Heck, there was even an infield grass fire between Turns 1 and 2 without any race fan campfires to blame it on, and at one point Kyle Busch‘s Toyota peeled a vinyl sponsorship banner off of the outside retaining wall, which promptly wrapped itself around two other race cars.

“There was those times when you looked in the grandstands, and yet when you see an empty seat, you feel a set of eyeballs that are coming through the camera lens,” said Kurt Busch, who finished third behind Harvick and Alex Bowman. “And that’s the way I approached the race. Even just walking down pit road [before the race], crew members with masks on, you halfway don’t recognize anybody until I got to my guys. And that was our core group. We went into battle today together, and we brought home a nice top-5 finish.”

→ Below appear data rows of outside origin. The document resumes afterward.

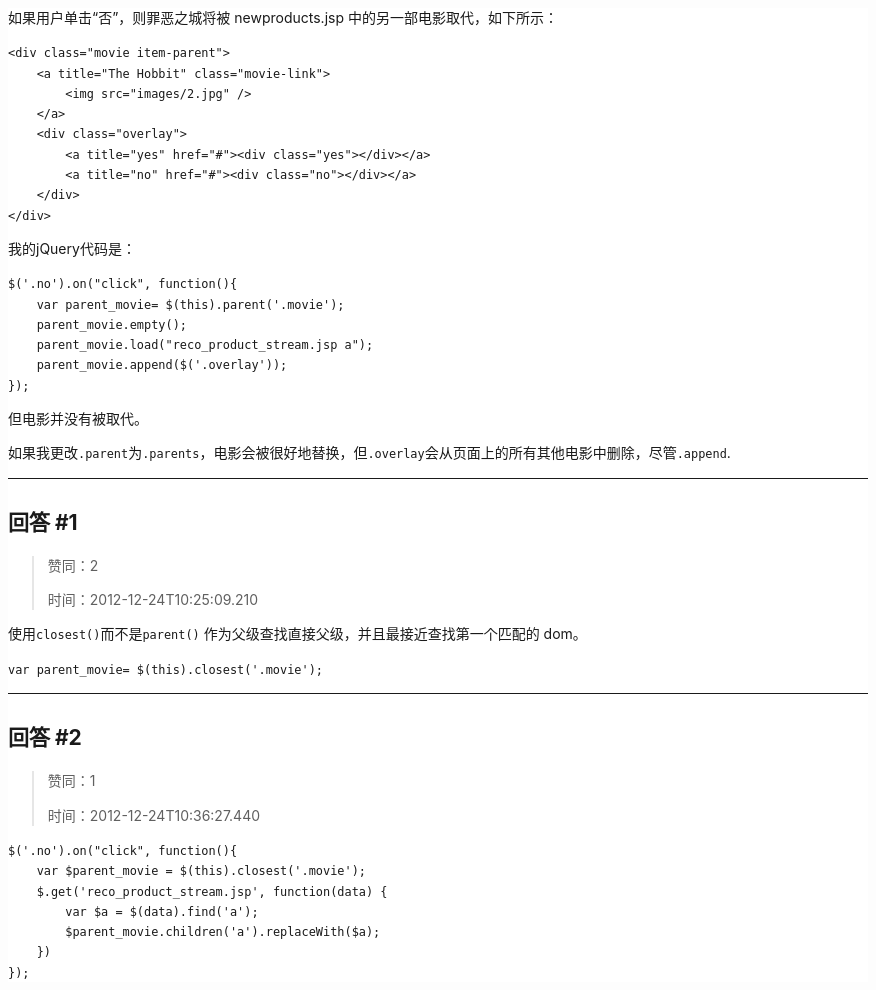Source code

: 如果用户单击“否”，则罪恶之城将被 newproducts.jsp 中的另一部电影取代，如下所示：

```
<div class="movie item-parent">
    <a title="The Hobbit" class="movie-link">
        <img src="images/2.jpg" />
    </a>
    <div class="overlay">
        <a title="yes" href="#"><div class="yes"></div></a>
        <a title="no" href="#"><div class="no"></div></a>
    </div>
</div> 
```

我的jQuery代码是：

```
$('.no').on("click", function(){
    var parent_movie= $(this).parent('.movie');
    parent_movie.empty();
    parent_movie.load("reco_product_stream.jsp a"); 
    parent_movie.append($('.overlay'));
}); 
```

但电影并没有被取代。

如果我更改`.parent`为`.parents`，电影会被很好地替换，但`.overlay`会从页面上的所有其他电影中删除，尽管`.append`.

* * *

## 回答 #1

> 赞同：2
> 
> 时间：2012-12-24T10:25:09.210

使用`closest()`而不是`parent()` 作为父级查找直接父级，并且最接近查找第一个匹配的 dom。

```
var parent_movie= $(this).closest('.movie'); 
```

* * *

## 回答 #2

> 赞同：1
> 
> 时间：2012-12-24T10:36:27.440

```
$('.no').on("click", function(){
    var $parent_movie = $(this).closest('.movie');
    $.get('reco_product_stream.jsp', function(data) {
        var $a = $(data).find('a'); 
        $parent_movie.children('a').replaceWith($a); 
    })
}); 
```
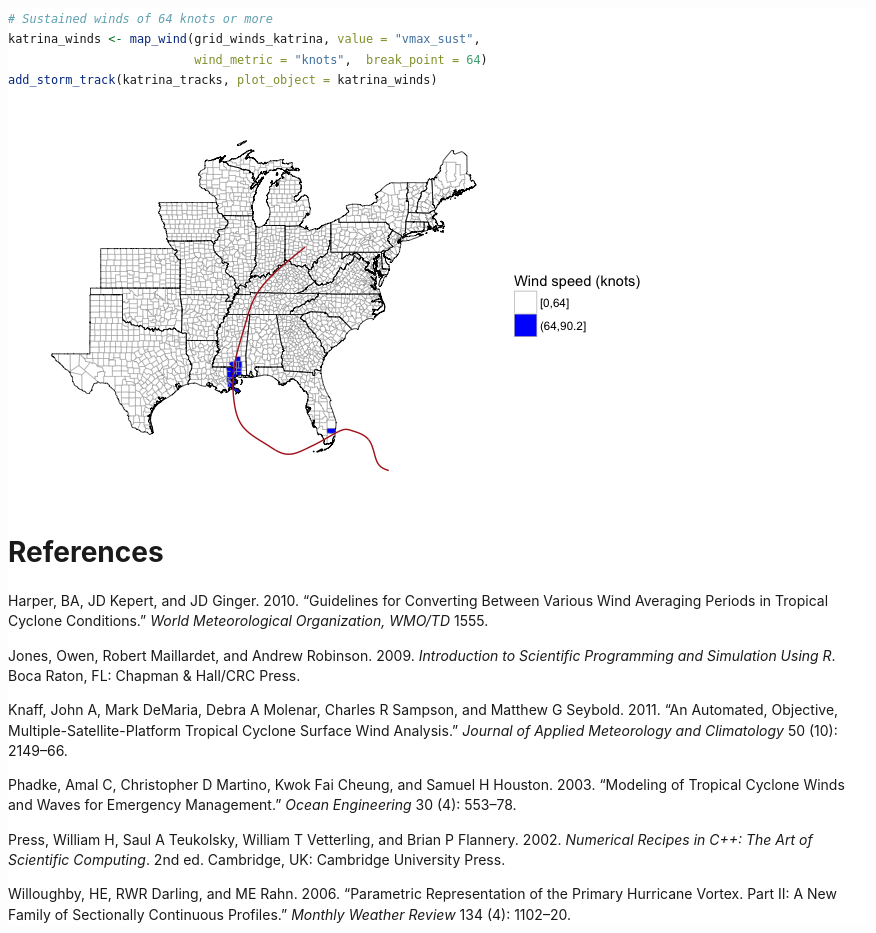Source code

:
 ``` r
# Sustained winds of 64 knots or more
katrina_winds <- map_wind(grid_winds_katrina, value = "vmax_sust",
                          wind_metric = "knots",  break_point = 64)
add_storm_track(katrina_tracks, plot_object = katrina_winds)
```

![](README_files/figure-markdown_github/unnamed-chunk-55-1.png)

References
==========

Harper, BA, JD Kepert, and JD Ginger. 2010. “Guidelines for Converting Between Various Wind Averaging Periods in Tropical Cyclone Conditions.” *World Meteorological Organization, WMO/TD* 1555.

Jones, Owen, Robert Maillardet, and Andrew Robinson. 2009. *Introduction to Scientific Programming and Simulation Using R*. Boca Raton, FL: Chapman & Hall/CRC Press.

Knaff, John A, Mark DeMaria, Debra A Molenar, Charles R Sampson, and Matthew G Seybold. 2011. “An Automated, Objective, Multiple-Satellite-Platform Tropical Cyclone Surface Wind Analysis.” *Journal of Applied Meteorology and Climatology* 50 (10): 2149–66.

Phadke, Amal C, Christopher D Martino, Kwok Fai Cheung, and Samuel H Houston. 2003. “Modeling of Tropical Cyclone Winds and Waves for Emergency Management.” *Ocean Engineering* 30 (4): 553–78.

Press, William H, Saul A Teukolsky, William T Vetterling, and Brian P Flannery. 2002. *Numerical Recipes in C++: The Art of Scientific Computing*. 2nd ed. Cambridge, UK: Cambridge University Press.

Willoughby, HE, RWR Darling, and ME Rahn. 2006. “Parametric Representation of the Primary Hurricane Vortex. Part II: A New Family of Sectionally Continuous Profiles.” *Monthly Weather Review* 134 (4): 1102–20.
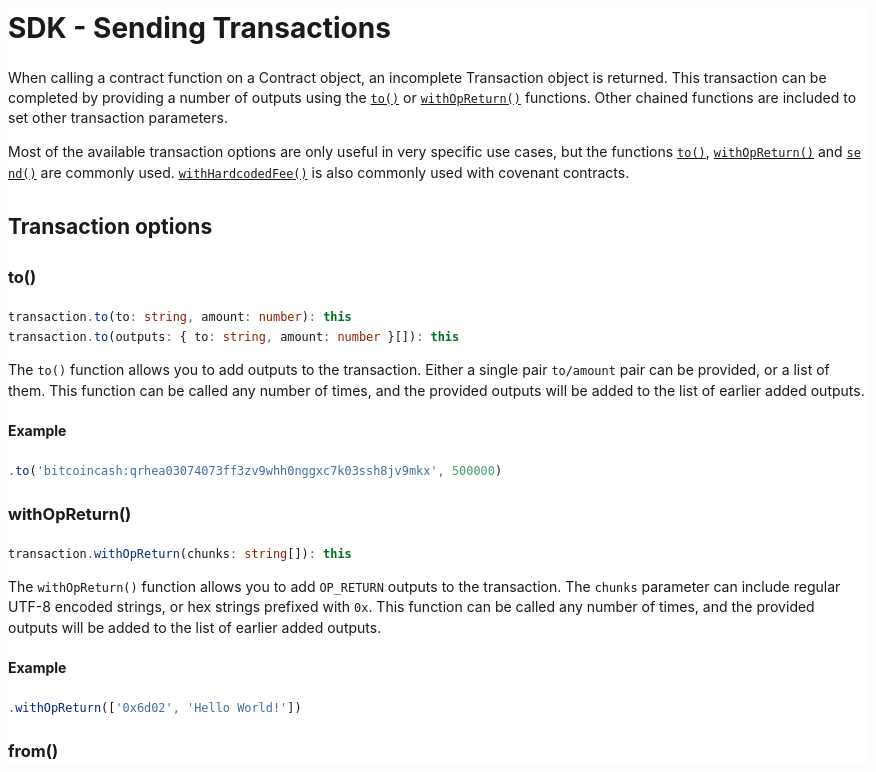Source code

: # SDK - Sending Transactions

When calling a contract function on a Contract object, an incomplete Transaction object is returned. This transaction can be completed by providing a number of outputs using the [`to()`](https://radiant4people.com/docs/sdk/transactions#to) or [`withOpReturn()`](https://radiant4people.com/docs/sdk/transactions#withopreturn) functions. Other chained functions are included to set other transaction parameters.

Most of the available transaction options are only useful in very specific use cases, but the functions [`to()`](https://radiant4people.com/docs/sdk/transactions#to), [`withOpReturn()`](https://radiant4people.com/docs/sdk/transactions#withopreturn) and [`send()`](https://radiant4people.com/docs/sdk/transactions#send) are commonly used. [`withHardcodedFee()`](https://radiant4people.com/docs/sdk/transactions#withhardcodedfee) is also commonly used with covenant contracts.

## Transaction options <a href="#transaction-options" id="transaction-options"></a>

### to() <a href="#to" id="to"></a>

```ts
transaction.to(to: string, amount: number): this
transaction.to(outputs: { to: string, amount: number }[]): this
```

The `to()` function allows you to add outputs to the transaction. Either a single pair `to/amount` pair can be provided, or a list of them. This function can be called any number of times, and the provided outputs will be added to the list of earlier added outputs.

#### **Example**

```ts
.to('bitcoincash:qrhea03074073ff3zv9whh0nggxc7k03ssh8jv9mkx', 500000)
```

### withOpReturn() <a href="#withopreturn" id="withopreturn"></a>

```ts
transaction.withOpReturn(chunks: string[]): this
```

The `withOpReturn()` function allows you to add `OP_RETURN` outputs to the transaction. The `chunks` parameter can include regular UTF-8 encoded strings, or hex strings prefixed with `0x`. This function can be called any number of times, and the provided outputs will be added to the list of earlier added outputs.

#### **Example**

```ts
.withOpReturn(['0x6d02', 'Hello World!'])
```

### from() <a href="#from" id="from"></a>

There were plenty of NASCAR fans in Darlington, South Carolina, on Sunday — they just weren’t inside the racetrack. At the Raceway Grill, perhaps NASCAR’s most famous trackside diner, fans ate signature hamburger steaks at picnic tables across the street from the track’s second turn, anxious to hear the live sound of race cars. Other tailgaters could be found scattered through parking lots and front yards in the neighborhoods that surround the 70-year-old speedway.

But though the track was surrounded by law enforcement officers guarding the 1.366-mile, egg-shaped oval on the lookout for gate crashers, there were no incidents reported outside of one rogue camera drone that had to be grounded.

“I think that everyone was just so happy to be back, as odd as the vibe was around it all, everyone also felt happy again,” said Johnson, who led nine laps before wrecking out of the lead and extending his career-worst winless streak to 100 races. “It was good to see everyone, even if you couldn’t shake their hands or hug them yet. That will come in time if we all do what we need to do right now. It was like a big reunion.”

That held particularly true for two of the drivers in Sunday’s race, Ryan Newman and Matt Kenseth. Newman was behind the wheel of his No. 6 Ford for the first time since a horrifying crash at the end of the Daytona 500 on Feb. 17, exactly three months earlier. Kenseth was back on the track for the first time in nearly a year and half, taking over the No. 42 Chevy vacated by the firing of Kyle Larson for using a racing slur during a televised NASCAR iRacing event on April 12. Newman finished 15th. Kenseth finished 10th.

“I was pretty nervous getting going,” Kenseth said of his first race back since November 2018, a race run without any practice or qualifying sessions. Moments after climbing from his car, he was already focused on the next race on the calendar, back at Darlington on Wednesday evening. “The car was faster than I was today. I definitely held the team back all day long. I just need laps so we can sync up even better than we already did today. So, I kind of like this idea of getting right back at it so quickly.”

That is a universally shared sentiment among those who make their living in the NASCAR garage, eager to run as many laps as they can to make up for the 91 days lost since Phoenix, the last race run before Sunday’s return. NASCAR has announced its schedule through June 21, with 20 events across the sanctioning body’s three national series — Cup, Xfinity and Trucks — over the span of 36 days.

It’s all an opportunity to feel normal again, even if it is a new normal.

“Getting out of the car, it was like, ‘I don’t really know what to do here,’ ” Harvick said of his visit to an empty Victory Lane, with only masked Fox Sports pit reporter Regan Smith, a boom microphone and two still photographers present. “There was that sense of awkwardness, until we get this all situated, of exactly what we’re supposed to do … no team guys. I was able to give my team guys a nice little elbow bump there as I left Victory Lane and tell ’em, ‘Great job.’ But those guys didn’t even get a chance to take a picture with their car.

“Just a lot of sacrifices that go into it. But in the end, in the big picture of things, being able to do what we did today — and that’s race– is what everybody wants to do.”